• WHAT YOU WILL DO: Everything from the line containing "2013 Jun: 0.014 -> 0.006" through the line containing "8: 1500 -> 2000" in the listing below should be copied exactly, and nothing more.

• TASK INPUT:
■ ■ ■ ■

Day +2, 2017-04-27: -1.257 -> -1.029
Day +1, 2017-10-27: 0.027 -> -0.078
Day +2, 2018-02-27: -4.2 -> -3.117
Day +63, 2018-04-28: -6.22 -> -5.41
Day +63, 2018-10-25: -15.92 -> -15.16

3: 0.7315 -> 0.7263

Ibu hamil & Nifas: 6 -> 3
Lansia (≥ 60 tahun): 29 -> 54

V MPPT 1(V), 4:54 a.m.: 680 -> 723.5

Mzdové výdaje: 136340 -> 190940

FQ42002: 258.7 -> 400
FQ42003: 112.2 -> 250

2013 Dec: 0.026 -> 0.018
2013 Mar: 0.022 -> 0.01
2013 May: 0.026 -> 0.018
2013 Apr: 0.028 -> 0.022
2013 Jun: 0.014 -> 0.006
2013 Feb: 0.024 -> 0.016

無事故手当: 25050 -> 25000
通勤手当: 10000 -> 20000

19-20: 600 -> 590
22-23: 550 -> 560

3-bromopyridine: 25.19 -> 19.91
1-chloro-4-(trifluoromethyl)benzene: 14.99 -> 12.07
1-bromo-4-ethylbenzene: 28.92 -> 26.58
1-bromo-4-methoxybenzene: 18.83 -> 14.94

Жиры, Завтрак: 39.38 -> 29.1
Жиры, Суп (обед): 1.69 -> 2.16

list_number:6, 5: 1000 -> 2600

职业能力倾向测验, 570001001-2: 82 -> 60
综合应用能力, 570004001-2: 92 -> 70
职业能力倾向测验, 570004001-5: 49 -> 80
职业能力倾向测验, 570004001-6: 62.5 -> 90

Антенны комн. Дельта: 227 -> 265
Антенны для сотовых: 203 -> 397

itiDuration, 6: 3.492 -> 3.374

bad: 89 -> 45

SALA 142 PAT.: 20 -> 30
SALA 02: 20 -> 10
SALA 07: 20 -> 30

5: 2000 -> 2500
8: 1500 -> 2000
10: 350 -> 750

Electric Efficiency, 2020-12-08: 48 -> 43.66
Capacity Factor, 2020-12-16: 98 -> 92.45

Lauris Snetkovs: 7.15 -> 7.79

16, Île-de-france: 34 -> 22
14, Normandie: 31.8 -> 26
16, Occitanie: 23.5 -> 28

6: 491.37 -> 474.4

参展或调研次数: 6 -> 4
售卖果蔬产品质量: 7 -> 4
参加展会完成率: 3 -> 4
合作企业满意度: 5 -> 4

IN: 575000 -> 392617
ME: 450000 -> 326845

■ ■ ■ ■

• RESPONSE TO THE EXERCISE:
2013 Jun: 0.014 -> 0.006
2013 Feb: 0.024 -> 0.016

無事故手当: 25050 -> 25000
通勤手当: 10000 -> 20000

19-20: 600 -> 590
22-23: 550 -> 560

3-bromopyridine: 25.19 -> 19.91
1-chloro-4-(trifluoromethyl)benzene: 14.99 -> 12.07
1-bromo-4-ethylbenzene: 28.92 -> 26.58
1-bromo-4-methoxybenzene: 18.83 -> 14.94

Жиры, Завтрак: 39.38 -> 29.1
Жиры, Суп (обед): 1.69 -> 2.16

list_number:6, 5: 1000 -> 2600

职业能力倾向测验, 570001001-2: 82 -> 60
综合应用能力, 570004001-2: 92 -> 70
职业能力倾向测验, 570004001-5: 49 -> 80
职业能力倾向测验, 570004001-6: 62.5 -> 90

Антенны комн. Дельта: 227 -> 265
Антенны для сотовых: 203 -> 397

itiDuration, 6: 3.492 -> 3.374

bad: 89 -> 45

SALA 142 PAT.: 20 -> 30
SALA 02: 20 -> 10
SALA 07: 20 -> 30

5: 2000 -> 2500
8: 1500 -> 2000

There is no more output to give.